The Tugendhat Villa in Brno is a pioneering work of modern 20th century residential architecture. It embodies innovative spatial and aesthetic concepts that were developed in housing at that time to meet the new needs arising from the modern way of life, by taking advantage of the opportunities afforded by modern industrial production. Designing the interior residential area as a space without limits determines the architecture of the Tugendhat Villa. The villa also reflects the desire of Mies van der Rohe to create an architecture concentrating on the essential and aiming at the purest expression in each detail as well as in the whole. A winter garden occupies almost two-thirds of the entire floor space of the main floor. Subtle divisions made of rosewood and onyx separate spaces of this same floor, such as the reception hall, the music corner and the library. The living area has large windows and is directly joined to the terrace, which has a wide stairway leading down to the garden. The main structure of the house is made of reinforced concrete slabs supported by steel beams, some of them being polished. The basement includes mechanical equipment of the house, in particular for the central heating and air conditioning, as well as for the electrically operated large windows.

The Tugendhat Villa in Brno is one of the most original projects completed by Mies van der Rohe. He was able to fully implement his design in accordance with his intentions due to the ideal cooperation with the highly cultured Tugendhat family. The furniture was designed by the architect and some pieces were intended for specific locations. There is no other similar architectural work of the European production by Mies van der Rohe that has been preserved with such integrity.

Ancient and Primeval Beech Forests of the Carpathians and Other Regions of Europe

Ancient and Primeval Beech Forests of the Carpathians and Other Regions of Europe/Photographer:GRID-Arendal/Flickr

The “Ancient and Primeval Beech Forests of the Carpathians and Other Regions of Europe” are a transnational serial property comprising 94 component parts across 18 countries. They represent an outstanding example of relatively undisturbed, complex temperate forests and exhibit a wide spectrum of comprehensive ecological patterns and processes of pure and mixed stands of European beech across a variety of environmental conditions. During each glacial phase (ice ages) of the last 1 million years, European beech (Fagus sylvatica) survived the unfavourable climatic conditions in refuge areas in the southern parts of the European continent. These refuge areas have been documented by scientists through palaeoecological analysis and using the latest techniques in genetic coding.
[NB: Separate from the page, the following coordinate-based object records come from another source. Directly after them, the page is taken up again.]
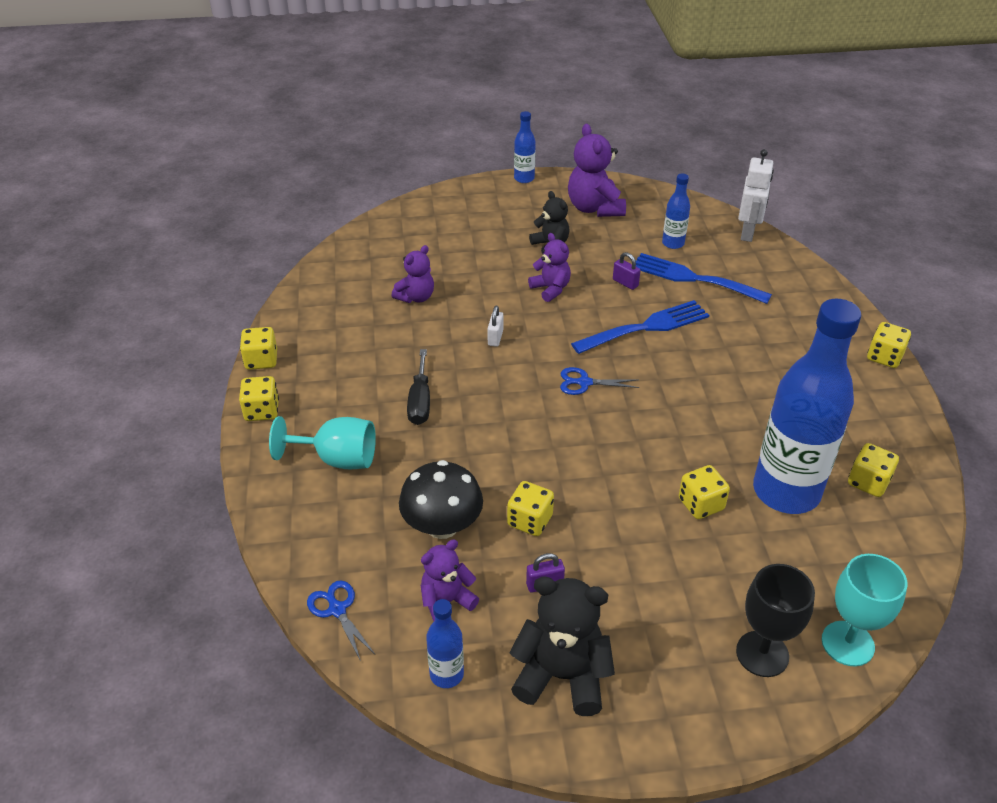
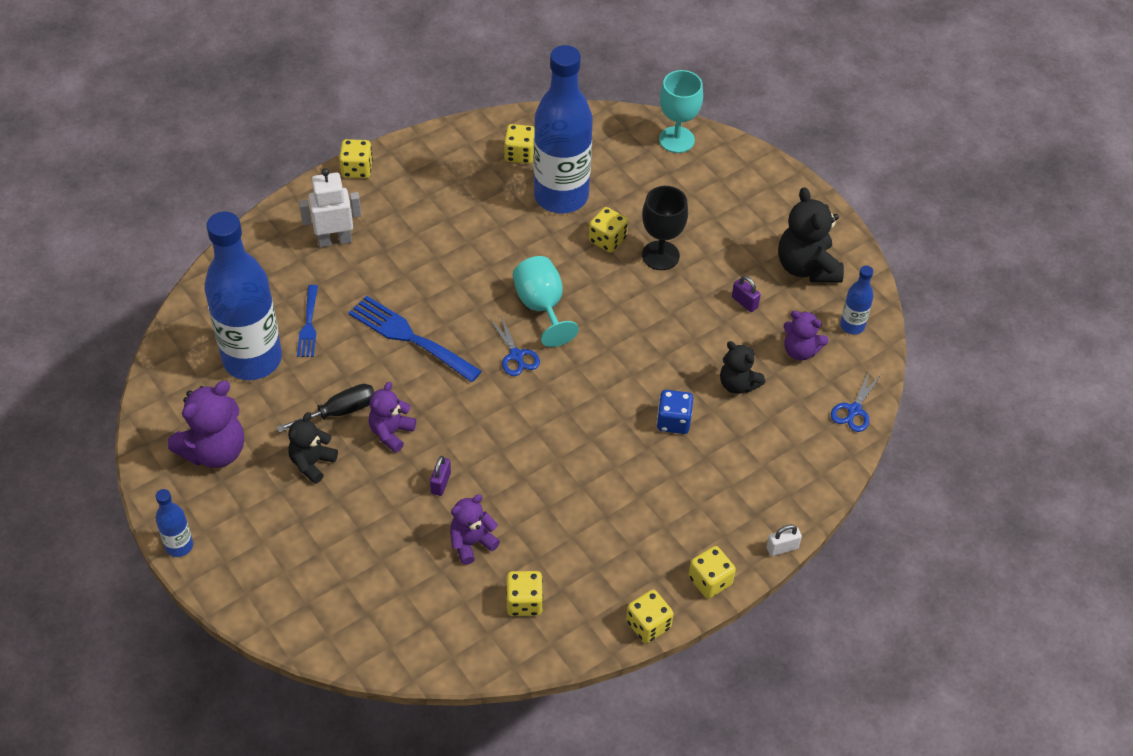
camera: 120 degrees left, 10 degrees up
turquoise goblet [269,416,376,469] -> turquoise goblet moved to [513,256,579,347]
purple teddy bear [392,245,434,303] -> purple teddy bear turned 45 degrees counterclockwise [450,495,500,565]
black mushroom [399,460,483,539] -> black teddy bear [720,341,765,394]
black screwdriver [407,349,430,425] -> black screwdriver moved to [277,384,375,433]
white padlock [488,306,504,347] -> white padlock moved to [766,524,802,556]
yellow dice [507,481,554,536] -> yellow dice moved to [506,571,543,616]
purple padlock [613,252,641,290] -> purple padlock moved to [430,456,451,496]
blue fork [636,253,772,304] -> blue fork [297,285,318,357], size x0.59
blue bottle [662,173,690,249] -> blue bottle [204,211,282,380], size x2.31
black goblet [736,564,815,677] -> black goblet moved to [642,186,688,270]
white robot [738,149,774,242] -> white robot moved to [299,168,361,247]
none -> blue dice [657,390,693,434]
After the last Ice Age, around 11,000 years ago, beech started expanding its range from these southern refuge areas to eventually cover large parts of the European continent. During this expansion process, which is still ongoing, beech formed different types of plant communities while occupying largely different environments. The interplay between a diversity of environments, climatic gradients and different species gene pools has and continues to shape this high diversity of beech forest communities. These forests contain an invaluable population of old trees and a genetic reservoir of beech and many other species, which are associated with and dependent on these old-growth forest habitats.